__PROBLEM TO SOLVE__. Search the records for lines with the word "lstlisting" and copy each match.

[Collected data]
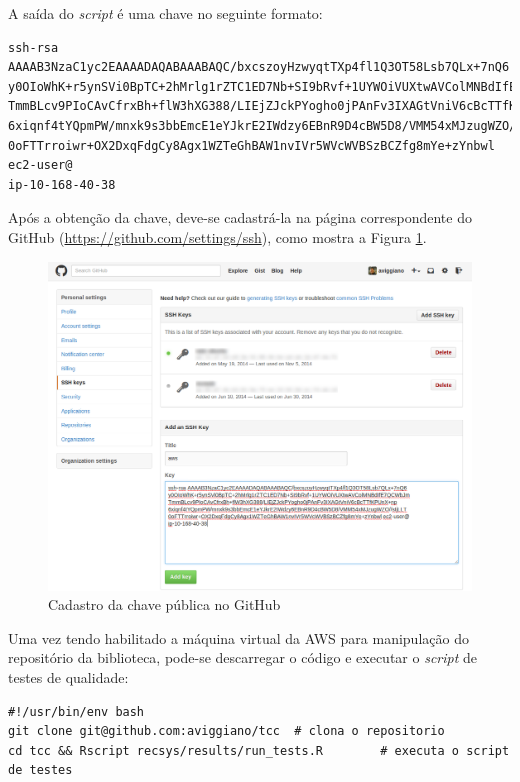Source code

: A saída do \textit{script} é uma chave no seguinte formato:

\begin{lstlisting}[caption=Chave pública]
ssh-rsa AAAAB3NzaC1yc2EAAAADAQABAAABAQC/bxcszoyHzwyqtTXp4fl1Q3OT58Lsb7QLx+7nQ6
y0OIoWhK+r5ynSVi0BpTC+2hMrlg1rZTC1ED7Nb+SI9bRvf+1UYWOiVUXtwAVColMNBdIfE7QCWbJm
TmmBLcv9PIoCAvCfrxBh+flW3hXG388/LIEjZJckPYogho0jPAnFv3IXAGtVniV6cBcTTfKPUnX+np
6xiqnf4tYQpmPW/mnxk9s3bbEmcE1eYJkrE2IWdzy6EBnR9D4cBW5D8/VMM54xMJzugWZO//sIjLLT
0oFTTrroiwr+OX2DxqFdgCy8Agx1WZTeGhBAW1nvIVr5WVcWVBSzBCZfg8mYe+zYnbwl ec2-user@
ip-10-168-40-38
\end{lstlisting}

Após a obtenção da chave, deve-se cadastrá-la na página correspondente do GitHub (\url{https://github.com/settings/ssh}), como mostra a Figura \ref{fig:github_key}.

\begin{figure}[htp]
    \begin{center}
    \includegraphics[width=1\textwidth]{img/github_key}
    \end{center}
    \caption{Cadastro da chave pública no GitHub}
    \label{fig:github_key}
\end{figure}

Uma vez tendo habilitado a máquina virtual da AWS para manipulação do repositório da biblioteca, pode-se descarregar o código e executar o \textit{script} de testes de qualidade:

\begin{lstlisting}[caption=Script de execução dos testes de qualidade]
#!/usr/bin/env bash
git clone git@github.com:aviggiano/tcc	# clona o repositorio
cd tcc && Rscript recsys/results/run_tests.R 		# executa o script de testes
\end{lstlisting}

__WRITTEN ANSWER__.
\begin{lstlisting}[caption=Chave pública]
\end{lstlisting}
\begin{lstlisting}[caption=Script de execução dos testes de qualidade]
\end{lstlisting}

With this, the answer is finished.